Problème rédigé 1: D'après l'extrait sur l'action citoyenne et la planète, en quelle année le Protocole de Kyoto a-t-il été signé ?

Extrait choisi:
════════

Il faut cesser de nous en remettre à nos gouvernements si nous voulons sincèrement modifier l'état de notre planète, l'action citoyenne est la seule capable de réussir le changement. Le prix à payer sera, certes, important mais il restera d'autant moins douloureux que l'action sera non pas imposée ou attendue d'en haut mais volontaire...
Prenons l'exemple de la pollution par le CO2 : on ne peut pas dire que les décisions étatiques nous aient conduits à une amélioration dans ce domaine. Ce qui est gagné d'un côté est souvent perdu d'un autre... Malgré le « Protocole de Kyoto (signé en 2005), les émissions d'oxyde de carbone augmentent toujours...

════════

Problème rédigé 2: Restituez à l'identique les lignes des enregistrements, en partant de celle qui contient « text Artikel 3 Deelname aan de automatische incasso 146 » et en terminant par celle qui contient « 1544, 1152, 1570] », ces deux lignes incluses.

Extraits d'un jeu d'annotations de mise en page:
════════

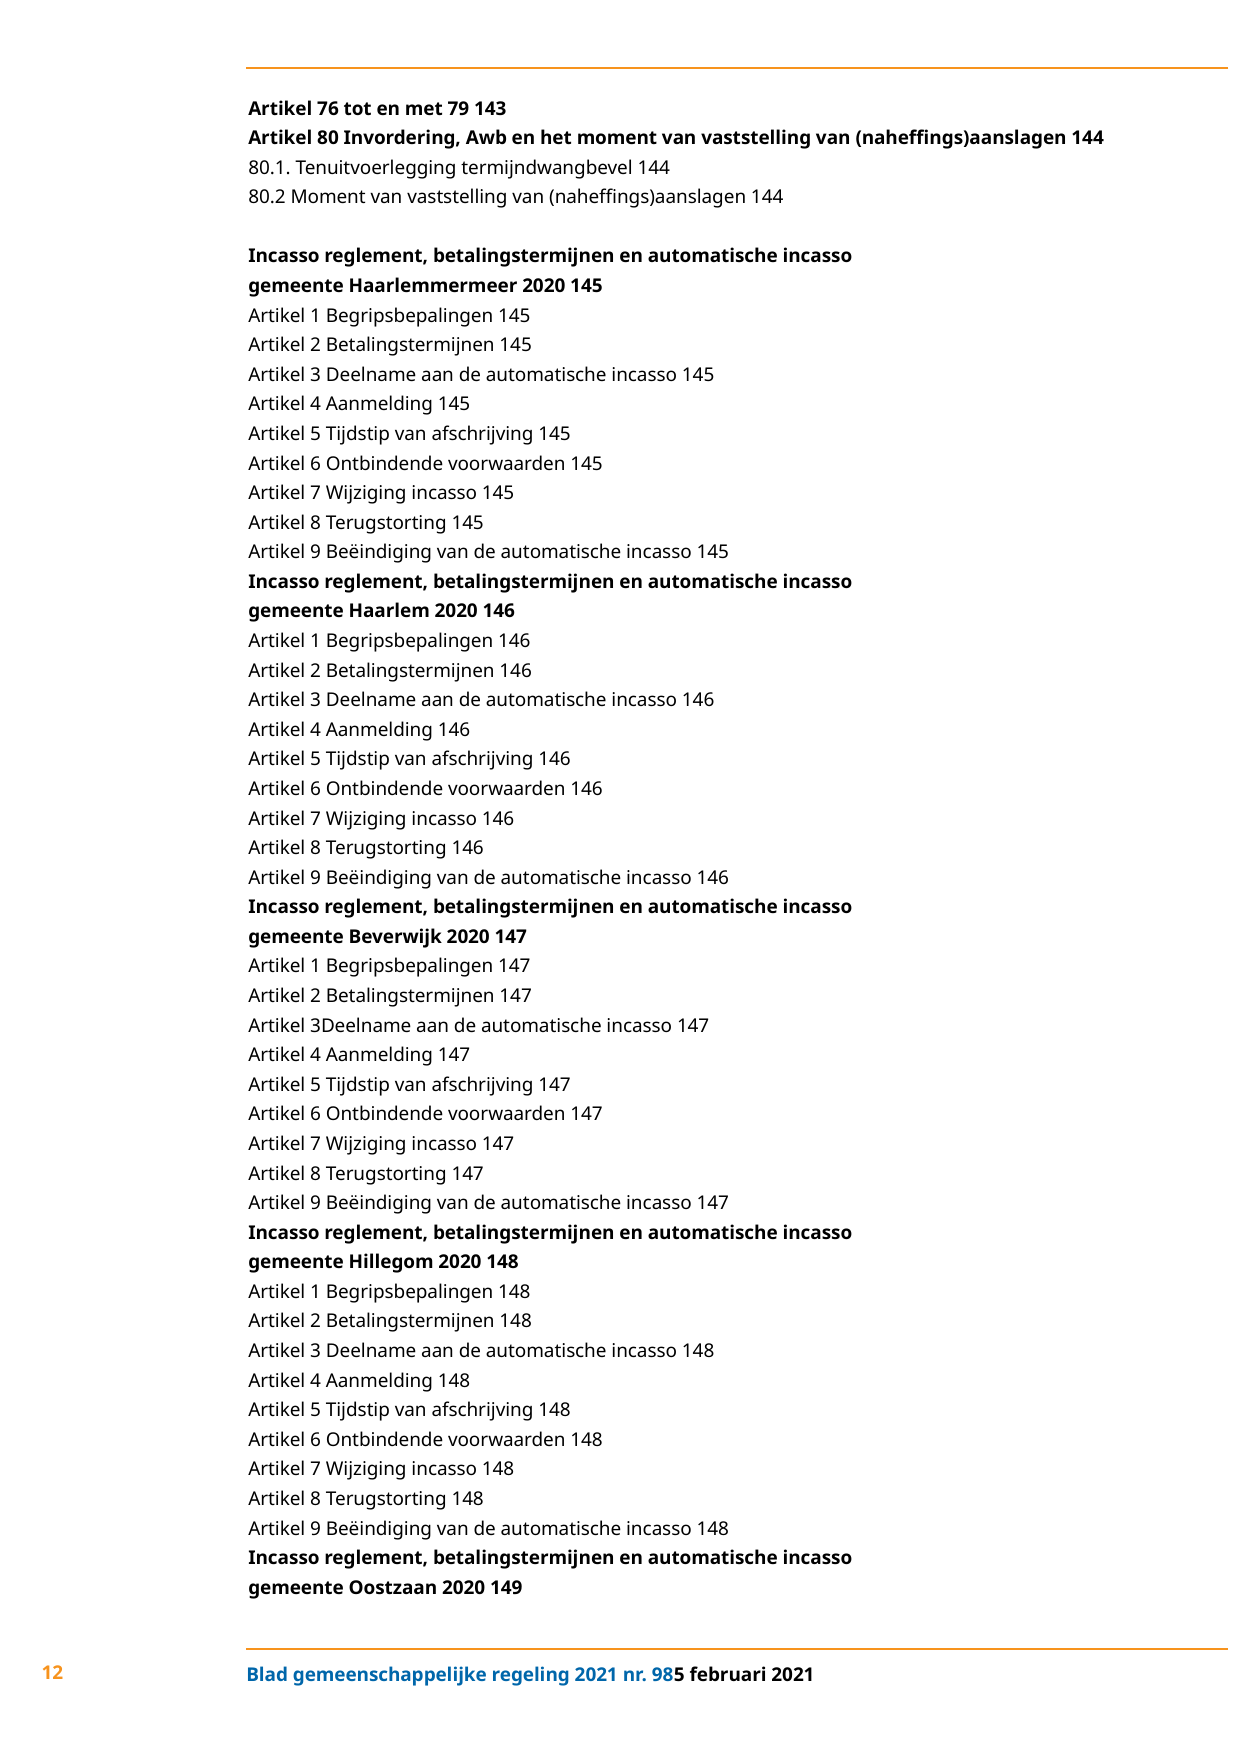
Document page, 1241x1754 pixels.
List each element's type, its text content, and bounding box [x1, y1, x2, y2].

text Artikel 3 Deelname aan de automatische incasso 146 [248, 686, 1152, 712]
text Artikel 7 Wijziging incasso 145 [248, 479, 1152, 505]
picture [41, 47, 231, 172]
text Artikel 5 Tijdstip van afschrijving 147 [248, 1071, 1152, 1097]
text Artikel 7 Wijziging incasso 146 [248, 805, 1152, 831]
text Artikel 1 Begripsbepalingen 146 [248, 627, 1152, 653]
text Incasso reglement, betalingstermijnen en automatische incasso [248, 1544, 1152, 1570]
text Artikel 2 Betalingstermijnen 148 [248, 1308, 1152, 1333]
text Artikel 3 Deelname aan de automatische incasso 145 [248, 361, 1152, 387]
text Incasso reglement, betalingstermijnen en automatische incasso [248, 893, 1152, 919]
text 80.2 Moment van vaststelling van (naheffings)aanslagen 144 [248, 183, 1152, 209]
text Artikel 6 Ontbindende voorwaarden 145 [248, 450, 1152, 476]
text Artikel 8 Terugstorting 147 [248, 1160, 1152, 1186]
text Artikel 4 Aanmelding 147 [248, 1041, 1152, 1067]
text Artikel 80 Invordering, Awb en het moment van vaststelling van (naheffings)aanslagen 144 [248, 124, 1152, 150]
text Artikel 4 Aanmelding 148 [248, 1367, 1152, 1393]
text Artikel 76 tot en met 79 143 [248, 95, 1152, 121]
text Artikel 2 Betalingstermijnen 147 [248, 982, 1152, 1008]
text Artikel 6 Ontbindende voorwaarden 146 [248, 775, 1152, 801]
text Artikel 1 Begripsbepalingen 148 [248, 1278, 1152, 1304]
text Artikel 9 Beëindiging van de automatische incasso 147 [248, 1189, 1152, 1215]
text gemeente Beverwijk 2020 147 [248, 923, 1152, 949]
text Artikel 5 Tijdstip van afschrijving 145 [248, 420, 1152, 446]
text Incasso reglement, betalingstermijnen en automatische incasso [248, 243, 1152, 268]
text Artikel 5 Tijdstip van afschrijving 148 [248, 1396, 1152, 1422]
text Artikel 8 Terugstorting 146 [248, 834, 1152, 860]
text Artikel 8 Terugstorting 145 [248, 509, 1152, 535]
text Artikel 6 Ontbindende voorwaarden 147 [248, 1101, 1152, 1126]
text Artikel 4 Aanmelding 146 [248, 716, 1152, 742]
text Artikel 7 Wijziging incasso 147 [248, 1130, 1152, 1156]
text Incasso reglement, betalingstermijnen en automatische incasso [248, 568, 1152, 594]
text Artikel 9 Beëindiging van de automatische incasso 148 [248, 1515, 1152, 1541]
text Artikel 1 Begripsbepalingen 147 [248, 953, 1152, 978]
text Artikel 5 Tijdstip van afschrijving 146 [248, 746, 1152, 771]
text gemeente Hillegom 2020 148 [248, 1248, 1152, 1274]
text Artikel 3Deelname aan de automatische incasso 147 [248, 1012, 1152, 1038]
text Artikel 2 Betalingstermijnen 145 [248, 331, 1152, 357]
text gemeente Oostzaan 2020 149 [248, 1574, 1152, 1600]
text Artikel 3 Deelname aan de automatische incasso 148 [248, 1337, 1152, 1363]
text Artikel 9 Beëindiging van de automatische incasso 146 [248, 864, 1152, 890]
text gemeente Haarlemmermeer 2020 145 [248, 272, 1152, 298]
text Artikel 1 Begripsbepalingen 145 [248, 302, 1152, 328]
text Artikel 2 Betalingstermijnen 146 [248, 657, 1152, 683]
text Artikel 7 Wijziging incasso 148 [248, 1456, 1152, 1481]
text Incasso reglement, betalingstermijnen en automatische incasso [248, 1219, 1152, 1245]
text Artikel 8 Terugstorting 148 [248, 1485, 1152, 1511]
text Artikel 9 Beëindiging van de automatische incasso 145 [248, 538, 1152, 564]
text 80.1. Tenuitvoerlegging termijndwangbevel 144 [248, 154, 1152, 180]
text gemeente Haarlem 2020 146 [248, 598, 1152, 623]
text Artikel 6 Ontbindende voorwaarden 148 [248, 1426, 1152, 1452]
text Artikel 4 Aanmelding 145 [248, 391, 1152, 416]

════════

Corrigé de l'exercice 1: En 2005.

Corrigé de l'exercice 2:
text Artikel 3 Deelname aan de automatische incasso 146 [248, 686, 1152, 712]
text Artikel 7 Wijziging incasso 145 [248, 479, 1152, 505]
picture [41, 47, 231, 172]
text Artikel 5 Tijdstip van afschrijving 147 [248, 1071, 1152, 1097]
text Artikel 7 Wijziging incasso 146 [248, 805, 1152, 831]
text Artikel 1 Begripsbepalingen 146 [248, 627, 1152, 653]
text Incasso reglement, betalingstermijnen en automatische incasso [248, 1544, 1152, 1570]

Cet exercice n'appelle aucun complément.